The Kapisanan nga mga Brodkaster ng Pilipinas (KBP) Cebu chapter commenced the celebration of Broadcasters Month last Sunday with a parade and on the third week of this month, the print news organizations will also hold the yearly Press Freedom Week Celebration.
In my understanding, the purpose of the celebration is to commemorate the freedom that the media got back following the dark years of martial law so that the present practitioners would take care of the freedom that was once denied.
Maintaining that freedom is very relevant so that the public would be given the information they need to know without restraint.
Organizers should consider the new threats to the freedom of the press which, among many things, include irresponsible reportage, unethical practices done by many practitioners especially those accepting bribes and the social media trolls who feed trash to the public in the social media platform.
Fighting to be free and sustaining the freedom are two operative concepts that are related but distinct from each other.
The former is already being enjoyed and was already granted to us by the brave men and women who risked their lives being incarcerated to report the truth while the latter is a continuing task that each one of us in the media would work hard to retain, not for our own benefit but for the sake of the public.
Like power, freedom requires the practice of responsibility because one could easily lose that freedom when not using it with utmost caution and restraint and without consideration of how those who came before them shed blood and tears just to gain what we enjoy.
It is not remote that we will lose the freedom that we are celebrating every month of September with parades, corporate-sponsored parties and the less-attended seminars and fora if the present batch of media practitioners would not carry their task with utmost responsibility.
There lies in the drawer of my office table nine envelopes containing cash and gift certificates turned over by interns doing journalistic exposure in the five local dailies.
There could have been more than 20 of them if those were not donated earlier to charitable institutions.

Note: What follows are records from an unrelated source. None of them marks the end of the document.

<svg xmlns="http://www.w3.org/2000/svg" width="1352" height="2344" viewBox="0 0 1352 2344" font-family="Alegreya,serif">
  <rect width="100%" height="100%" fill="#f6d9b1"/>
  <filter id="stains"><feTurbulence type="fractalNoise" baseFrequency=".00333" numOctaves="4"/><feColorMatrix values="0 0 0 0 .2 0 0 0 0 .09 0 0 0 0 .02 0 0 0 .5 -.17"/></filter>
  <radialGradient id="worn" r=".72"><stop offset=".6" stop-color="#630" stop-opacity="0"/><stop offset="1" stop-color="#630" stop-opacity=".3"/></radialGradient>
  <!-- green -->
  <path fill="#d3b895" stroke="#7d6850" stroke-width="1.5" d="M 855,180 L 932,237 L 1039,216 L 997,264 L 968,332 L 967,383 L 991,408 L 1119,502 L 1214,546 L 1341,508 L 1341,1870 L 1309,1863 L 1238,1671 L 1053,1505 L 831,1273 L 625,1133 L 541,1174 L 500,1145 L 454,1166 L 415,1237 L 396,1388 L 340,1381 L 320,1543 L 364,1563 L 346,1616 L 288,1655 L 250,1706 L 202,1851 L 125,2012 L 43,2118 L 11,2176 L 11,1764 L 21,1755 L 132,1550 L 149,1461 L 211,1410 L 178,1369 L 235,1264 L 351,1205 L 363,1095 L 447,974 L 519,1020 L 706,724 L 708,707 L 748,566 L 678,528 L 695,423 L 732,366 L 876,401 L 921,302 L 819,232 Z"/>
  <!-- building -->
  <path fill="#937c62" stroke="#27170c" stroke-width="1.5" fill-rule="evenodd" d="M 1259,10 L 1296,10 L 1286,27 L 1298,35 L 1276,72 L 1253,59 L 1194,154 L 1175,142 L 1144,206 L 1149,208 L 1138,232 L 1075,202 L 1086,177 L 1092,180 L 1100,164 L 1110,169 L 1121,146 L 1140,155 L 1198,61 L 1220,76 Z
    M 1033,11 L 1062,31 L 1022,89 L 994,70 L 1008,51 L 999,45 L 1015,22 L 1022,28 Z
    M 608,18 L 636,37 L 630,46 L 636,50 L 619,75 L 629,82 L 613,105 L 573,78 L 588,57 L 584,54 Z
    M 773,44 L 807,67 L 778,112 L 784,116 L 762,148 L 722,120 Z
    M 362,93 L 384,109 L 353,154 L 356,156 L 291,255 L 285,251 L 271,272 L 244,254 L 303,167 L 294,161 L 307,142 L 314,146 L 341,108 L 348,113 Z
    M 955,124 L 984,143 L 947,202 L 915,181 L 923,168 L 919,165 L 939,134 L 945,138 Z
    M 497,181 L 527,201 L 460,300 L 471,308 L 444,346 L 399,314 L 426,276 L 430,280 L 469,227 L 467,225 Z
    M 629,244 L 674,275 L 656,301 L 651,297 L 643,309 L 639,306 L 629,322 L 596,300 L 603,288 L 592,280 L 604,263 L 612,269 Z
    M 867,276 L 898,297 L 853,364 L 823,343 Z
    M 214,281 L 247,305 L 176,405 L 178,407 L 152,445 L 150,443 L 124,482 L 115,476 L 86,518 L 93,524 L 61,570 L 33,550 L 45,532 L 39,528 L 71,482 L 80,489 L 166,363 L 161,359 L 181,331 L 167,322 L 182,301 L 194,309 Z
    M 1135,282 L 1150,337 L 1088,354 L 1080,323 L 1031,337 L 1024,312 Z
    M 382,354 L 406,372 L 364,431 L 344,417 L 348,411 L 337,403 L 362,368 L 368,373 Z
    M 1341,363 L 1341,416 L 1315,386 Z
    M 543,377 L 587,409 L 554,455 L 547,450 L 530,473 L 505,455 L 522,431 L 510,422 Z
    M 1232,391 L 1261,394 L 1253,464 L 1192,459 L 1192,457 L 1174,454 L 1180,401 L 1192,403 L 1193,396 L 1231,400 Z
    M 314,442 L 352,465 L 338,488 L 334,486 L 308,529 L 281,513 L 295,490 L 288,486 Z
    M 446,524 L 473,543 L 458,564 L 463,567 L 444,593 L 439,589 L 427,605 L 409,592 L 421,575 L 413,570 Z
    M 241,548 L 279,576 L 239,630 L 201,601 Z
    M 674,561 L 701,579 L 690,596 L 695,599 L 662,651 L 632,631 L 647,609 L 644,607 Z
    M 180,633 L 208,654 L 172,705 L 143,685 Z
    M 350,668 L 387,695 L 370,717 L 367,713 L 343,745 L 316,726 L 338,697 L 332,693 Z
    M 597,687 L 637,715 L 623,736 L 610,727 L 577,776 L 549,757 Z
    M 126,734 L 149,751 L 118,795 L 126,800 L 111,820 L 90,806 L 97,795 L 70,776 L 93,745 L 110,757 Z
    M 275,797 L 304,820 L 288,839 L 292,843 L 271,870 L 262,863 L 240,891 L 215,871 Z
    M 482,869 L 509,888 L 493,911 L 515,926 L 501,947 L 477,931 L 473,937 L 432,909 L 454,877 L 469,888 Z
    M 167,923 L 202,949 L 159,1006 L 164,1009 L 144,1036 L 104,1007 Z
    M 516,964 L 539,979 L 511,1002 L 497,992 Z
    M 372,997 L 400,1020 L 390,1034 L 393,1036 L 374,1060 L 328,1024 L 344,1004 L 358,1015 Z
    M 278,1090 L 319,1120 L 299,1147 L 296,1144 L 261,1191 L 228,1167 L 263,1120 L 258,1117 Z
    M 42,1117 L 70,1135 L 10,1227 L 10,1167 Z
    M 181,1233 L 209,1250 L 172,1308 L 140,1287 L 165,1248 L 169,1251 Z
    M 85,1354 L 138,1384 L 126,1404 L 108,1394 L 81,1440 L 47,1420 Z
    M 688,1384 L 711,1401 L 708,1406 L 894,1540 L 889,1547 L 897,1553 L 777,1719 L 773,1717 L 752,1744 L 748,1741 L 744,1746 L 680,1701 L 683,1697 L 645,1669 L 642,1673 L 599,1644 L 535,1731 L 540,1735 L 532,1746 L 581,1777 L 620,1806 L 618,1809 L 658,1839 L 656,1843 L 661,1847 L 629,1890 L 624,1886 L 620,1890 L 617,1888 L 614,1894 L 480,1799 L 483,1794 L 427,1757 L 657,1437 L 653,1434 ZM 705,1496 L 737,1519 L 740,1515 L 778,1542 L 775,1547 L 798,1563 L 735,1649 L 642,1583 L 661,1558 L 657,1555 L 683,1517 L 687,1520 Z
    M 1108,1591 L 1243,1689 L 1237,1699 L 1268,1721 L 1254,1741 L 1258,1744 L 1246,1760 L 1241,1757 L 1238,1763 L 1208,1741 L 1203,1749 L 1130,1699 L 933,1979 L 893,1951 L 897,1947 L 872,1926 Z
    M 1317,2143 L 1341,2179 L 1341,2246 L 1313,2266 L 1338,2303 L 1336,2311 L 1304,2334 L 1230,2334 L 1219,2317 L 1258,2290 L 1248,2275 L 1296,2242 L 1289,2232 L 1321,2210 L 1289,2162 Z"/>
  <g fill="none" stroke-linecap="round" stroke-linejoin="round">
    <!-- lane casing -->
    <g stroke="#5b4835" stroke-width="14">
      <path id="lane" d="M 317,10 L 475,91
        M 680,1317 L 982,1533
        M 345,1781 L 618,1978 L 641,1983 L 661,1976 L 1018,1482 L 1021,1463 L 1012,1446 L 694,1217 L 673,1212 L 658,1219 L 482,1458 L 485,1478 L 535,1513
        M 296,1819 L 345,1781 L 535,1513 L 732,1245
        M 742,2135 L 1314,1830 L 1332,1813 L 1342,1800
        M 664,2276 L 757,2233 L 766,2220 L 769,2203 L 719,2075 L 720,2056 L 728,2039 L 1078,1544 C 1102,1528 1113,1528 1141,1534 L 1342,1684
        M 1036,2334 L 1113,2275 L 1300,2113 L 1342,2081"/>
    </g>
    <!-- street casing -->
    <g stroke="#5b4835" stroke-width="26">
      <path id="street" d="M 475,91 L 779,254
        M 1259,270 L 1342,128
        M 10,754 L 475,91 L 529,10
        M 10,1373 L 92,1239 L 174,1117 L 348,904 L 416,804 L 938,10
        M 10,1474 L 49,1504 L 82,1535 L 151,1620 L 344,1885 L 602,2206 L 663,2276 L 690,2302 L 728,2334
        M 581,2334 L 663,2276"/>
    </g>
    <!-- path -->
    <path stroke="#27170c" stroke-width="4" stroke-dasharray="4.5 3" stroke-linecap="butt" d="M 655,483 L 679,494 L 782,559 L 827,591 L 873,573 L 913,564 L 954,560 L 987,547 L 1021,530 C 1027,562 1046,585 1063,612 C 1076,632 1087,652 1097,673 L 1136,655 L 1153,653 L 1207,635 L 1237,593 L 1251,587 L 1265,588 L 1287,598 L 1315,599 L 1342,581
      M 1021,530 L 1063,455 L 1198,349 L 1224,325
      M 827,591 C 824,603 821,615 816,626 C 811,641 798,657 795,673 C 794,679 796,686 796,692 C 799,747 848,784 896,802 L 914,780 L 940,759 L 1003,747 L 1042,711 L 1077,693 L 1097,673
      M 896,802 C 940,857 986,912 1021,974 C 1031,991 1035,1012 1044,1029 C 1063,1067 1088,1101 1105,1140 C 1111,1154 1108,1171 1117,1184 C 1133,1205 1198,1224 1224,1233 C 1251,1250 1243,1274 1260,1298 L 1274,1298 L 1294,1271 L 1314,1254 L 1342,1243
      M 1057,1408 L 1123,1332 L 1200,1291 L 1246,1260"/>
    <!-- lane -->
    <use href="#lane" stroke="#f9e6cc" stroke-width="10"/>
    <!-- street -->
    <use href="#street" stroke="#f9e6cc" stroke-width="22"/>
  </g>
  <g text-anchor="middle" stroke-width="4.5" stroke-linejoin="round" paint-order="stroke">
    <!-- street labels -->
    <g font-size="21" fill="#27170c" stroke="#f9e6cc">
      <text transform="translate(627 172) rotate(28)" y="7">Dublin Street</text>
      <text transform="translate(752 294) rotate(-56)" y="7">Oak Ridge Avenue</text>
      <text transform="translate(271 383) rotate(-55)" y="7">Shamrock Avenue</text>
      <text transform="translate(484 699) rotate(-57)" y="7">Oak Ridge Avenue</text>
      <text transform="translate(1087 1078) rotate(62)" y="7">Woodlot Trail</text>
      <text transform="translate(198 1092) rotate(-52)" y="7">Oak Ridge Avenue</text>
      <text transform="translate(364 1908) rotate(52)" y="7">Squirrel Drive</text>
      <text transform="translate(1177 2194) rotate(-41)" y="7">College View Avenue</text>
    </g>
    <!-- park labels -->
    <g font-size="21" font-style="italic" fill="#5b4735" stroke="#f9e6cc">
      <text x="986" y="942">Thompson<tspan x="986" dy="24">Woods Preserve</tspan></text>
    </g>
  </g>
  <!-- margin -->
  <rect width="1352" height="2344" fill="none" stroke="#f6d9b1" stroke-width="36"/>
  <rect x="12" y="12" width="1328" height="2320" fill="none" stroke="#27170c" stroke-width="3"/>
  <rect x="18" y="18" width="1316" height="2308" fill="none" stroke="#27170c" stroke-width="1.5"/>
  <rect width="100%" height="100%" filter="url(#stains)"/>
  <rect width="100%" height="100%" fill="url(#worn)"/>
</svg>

It is sad to hear from my students that they have been told by regular members of the media that it is all right to accept the envelopes, as everyone is doing it anyway.
This twisted belief by some media practitioners is endangering the freedom that we enjoy today.
The envelopes were proudly given by media handlers or PR men to media covering press conferences, as if believing that they were extending some financial help to the lowly paid media men in Cebu.
By standards, what the Cebu media are receiving in salary is not low. Many are just enjoying a lifestyle beyond their means.
Gone are the days when the public would totally rely on what they read on the media for information that they need for the day.
The environment has totally changed and gone are the days that the public will swallow the information from the media because of its counterpart, the social media.
Consuming the media has ceased to be just getting information from their favorite broadcast stations and newspapers of choice because in the new media, information would find you in the social media platform that you engaged into regardless of whether it is authentic or just trash.
Legitimate media practitioners should contemplate if they continue to accept chunks of financial dole outs from patrons or choose to remain responsible in carrying out their duties.
This in turn would let them enjoy the essence of press freedom which is more important than money as well as respect from the public and self satisfaction for doing the job right.
Let us not wait when press freedom will lose it essence just like when salt loses its flavor.